Extracted entries START
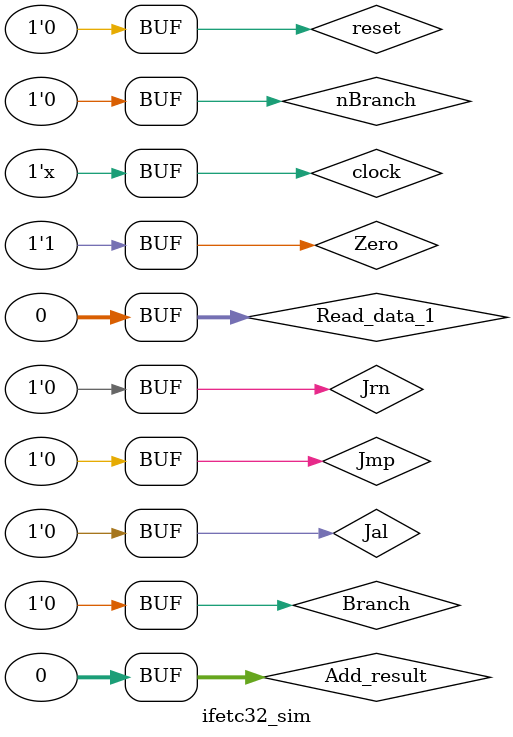
<source format=v>
`timescale 1ns / 1ps


module ifetc32_sim(

    );
    // input
    reg[31:0]  Add_result = 32'h00000000;
    reg[31:0]  Read_data_1 = 32'h00000000;
    reg        Branch = 1'b0;
    reg        nBranch = 1'b0;
    reg        Jmp = 1'b0;
    reg        Jal = 1'b0;
    reg        Jrn = 1'b0;
    reg        Zero = 1'b1;
    reg        clock = 1'b0,reset = 1'b1;

    // output
    wire[31:0] Instruction;            // ���ָ��
    wire[31:0] PC_plus_4_out;
    wire[31:0] opcplus4;
    wire[31:0] next_PC;
    wire[31:0] PC;
        
    Ifetc32 Uifetch(Instruction,PC_plus_4_out,Add_result,
            Read_data_1,Branch,nBranch,Jmp,Jal,Jrn,Zero,
            clock,reset,opcplus4, next_PC, PC);

    initial begin
        #150   reset = 1'b0;
//        #100   Jal = 1;
//        #100   begin Jrn = 1;Jal = 0; Read_data_1 = 32'h0000019c;end;
//        #100   begin Jrn = 0;Branch = 1'b1; Zero = 1'b1; Add_result = 32'h00000002;end;        
//        #100   begin Branch = 1'b0; Zero = 1'b0; end;        
    end
    always #50 clock = ~clock;            
endmodule

</source>
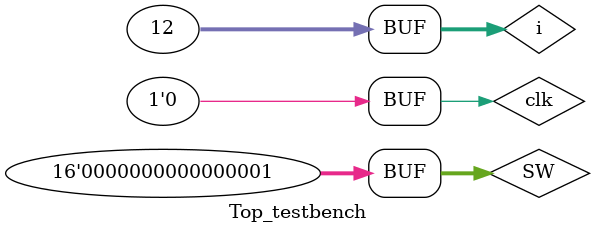
<source format=v>
`timescale 1ns / 1ps


module Top_testbench();

    reg clk;
    reg [15:0] SW;
    wire [7:0] SEGMENT;
    wire [3:0] AN;
    wire LED;

    Top Top_uut(.clk(clk),.SW(SW),.SEGMENT(SEGMENT),.AN(AN),.LED(LED));
    
    initial begin
        SW = 16'b0000000000000001;
    end
    integer i;
    initial begin
        for(i = 0;i < 8;i = i + 1)begin
            clk = 0;#2;clk = 1;#2;clk = 0;#2;
        end
        
        SW = 16'b0;

        for(i = 0;i < 13;i = i + 1)begin
            clk = 0;#2;clk = 1;#2;clk = 0;#2;
        end

        SW = 16'b0000000000000001;

        for(i = 0;i < 12;i = i + 1)begin
            clk = 0;#2;clk = 1;#2;clk = 0;#2;
        end
    end
endmodule

</source>
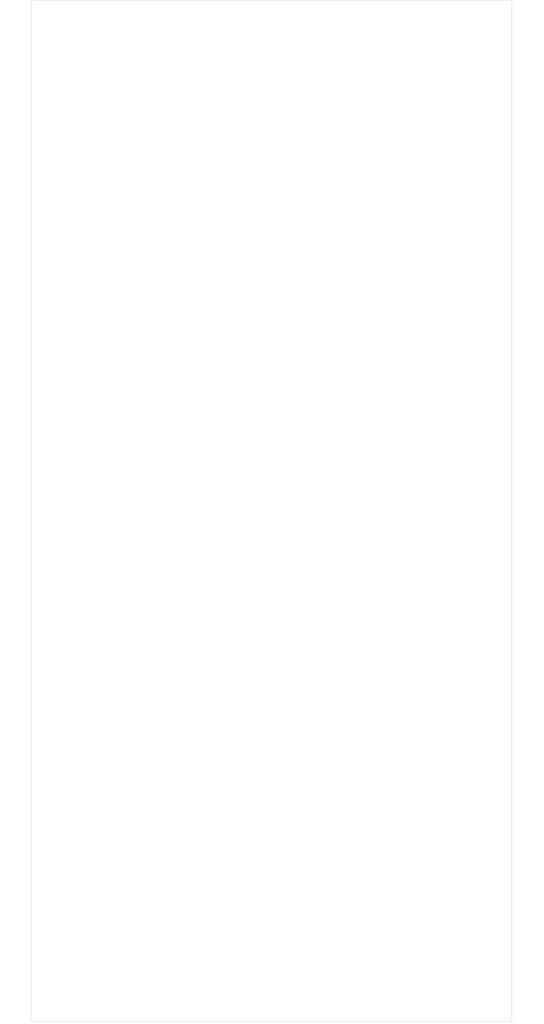
<source format=kicad_pcb>
(kicad_pcb
	(version 20240108)
	(generator "pcbnew")
	(generator_version "8.0")
	(general
		(thickness 1.6)
		(legacy_teardrops no)
	)
	(paper "A4")
	(layers
		(0 "F.Cu" signal)
		(31 "B.Cu" signal)
		(32 "B.Adhes" user "B.Adhesive")
		(33 "F.Adhes" user "F.Adhesive")
		(34 "B.Paste" user)
		(35 "F.Paste" user)
		(36 "B.SilkS" user "B.Silkscreen")
		(37 "F.SilkS" user "F.Silkscreen")
		(38 "B.Mask" user)
		(39 "F.Mask" user)
		(40 "Dwgs.User" user "User.Drawings")
		(41 "Cmts.User" user "User.Comments")
		(42 "Eco1.User" user "User.Eco1")
		(43 "Eco2.User" user "User.Eco2")
		(44 "Edge.Cuts" user)
		(45 "Margin" user)
		(46 "B.CrtYd" user "B.Courtyard")
		(47 "F.CrtYd" user "F.Courtyard")
		(48 "B.Fab" user)
		(49 "F.Fab" user)
		(50 "User.1" user)
		(51 "User.2" user)
		(52 "User.3" user)
		(53 "User.4" user)
		(54 "User.5" user)
		(55 "User.6" user)
		(56 "User.7" user)
		(57 "User.8" user)
		(58 "User.9" user)
	)
	(setup
		(pad_to_mask_clearance 0)
		(allow_soldermask_bridges_in_footprints no)
		(pcbplotparams
			(layerselection 0x00010fc_ffffffff)
			(plot_on_all_layers_selection 0x0000000_00000000)
			(disableapertmacros no)
			(usegerberextensions no)
			(usegerberattributes yes)
			(usegerberadvancedattributes yes)
			(creategerberjobfile yes)
			(dashed_line_dash_ratio 12.000000)
			(dashed_line_gap_ratio 3.000000)
			(svgprecision 4)
			(plotframeref no)
			(viasonmask no)
			(mode 1)
			(useauxorigin no)
			(hpglpennumber 1)
			(hpglpenspeed 20)
			(hpglpendiameter 15.000000)
			(pdf_front_fp_property_popups yes)
			(pdf_back_fp_property_popups yes)
			(dxfpolygonmode yes)
			(dxfimperialunits yes)
			(dxfusepcbnewfont yes)
			(psnegative no)
			(psa4output no)
			(plotreference yes)
			(plotvalue yes)
			(plotfptext yes)
			(plotinvisibletext no)
			(sketchpadsonfab no)
			(subtractmaskfromsilk no)
			(outputformat 1)
			(mirror no)
			(drillshape 1)
			(scaleselection 1)
			(outputdirectory "")
		)
	)
	(net 0 "")
	(footprint "Eurorack:NPTH Mechanical 6mm" (layer "F.Cu") (at 81.1 113.6))
	(footprint "Eurorack:NPTH Mechanical 6.5mm" (layer "F.Cu") (at 77.6 94.2))
	(footprint "Eurorack:NPTH Mechanical 9mm" (layer "F.Cu") (at 43 113.6))
	(footprint "Eurorack:NPTH Mechanical 9mm" (layer "F.Cu") (at 43 74.8))
	(footprint "Eurorack:NPTH Mechanical 6.5mm" (layer "F.Cu") (at 41 94.2))
	(footprint "Eurorack:NPTH Mechanical 7mm" (layer "F.Cu") (at 75.6 36))
	(footprint "Eurorack:NPTH Mechanical 3.2mm oval" (layer "F.Cu") (at 82.22 23.75))
	(footprint "Eurorack:NPTH Mechanical 9mm" (layer "F.Cu") (at 75.6 74.8))
	(footprint "Eurorack:NPTH Mechanical 6mm" (layer "F.Cu") (at 81.1 133))
	(footprint "Eurorack:NPTH Mechanical 7mm" (layer "F.Cu") (at 59.3 94.2))
	(footprint "Eurorack:NPTH Mechanical 6mm" (layer "F.Cu") (at 37.5 133))
	(footprint "Eurorack:NPTH Mechanical 6mm" (layer "F.Cu") (at 70.1 133))
	(footprint "Eurorack:NPTH Mechanical 6mm" (layer "F.Cu") (at 70.1 113.6))
	(footprint "Eurorack:NPTH Mechanical 3.2mm oval" (layer "F.Cu") (at 36.5 146.25))
	(footprint "Eurorack:NPTH Mechanical 7mm" (layer "F.Cu") (at 43 36))
	(footprint "Eurorack:NPTH Mechanical 6mm" (layer "F.Cu") (at 48.5 133))
	(footprint "Eurorack:NPTH Mechanical 3.2mm oval" (layer "F.Cu") (at 82.22 146.25))
	(footprint "Eurorack:NPTH Mechanical 3.2mm oval" (layer "F.Cu") (at 36.5 23.75))
	(footprint "Eurorack:NPTH Mechanical 7mm" (layer "F.Cu") (at 59.3 55.4))
	(gr_rect
		(start 29 20.75)
		(end 89.6 149.25)
		(stroke
			(width 0.05)
			(type default)
		)
		(fill none)
		(layer "Edge.Cuts")
		(uuid "2763ea7b-7002-4c1d-b6bf-0ba0f2614c9b")
	)
)

</source>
Extracted entries END
## Work instruction
What must be returned is only the number of lines in the records that hold the word "timescale".

## Output of the task
2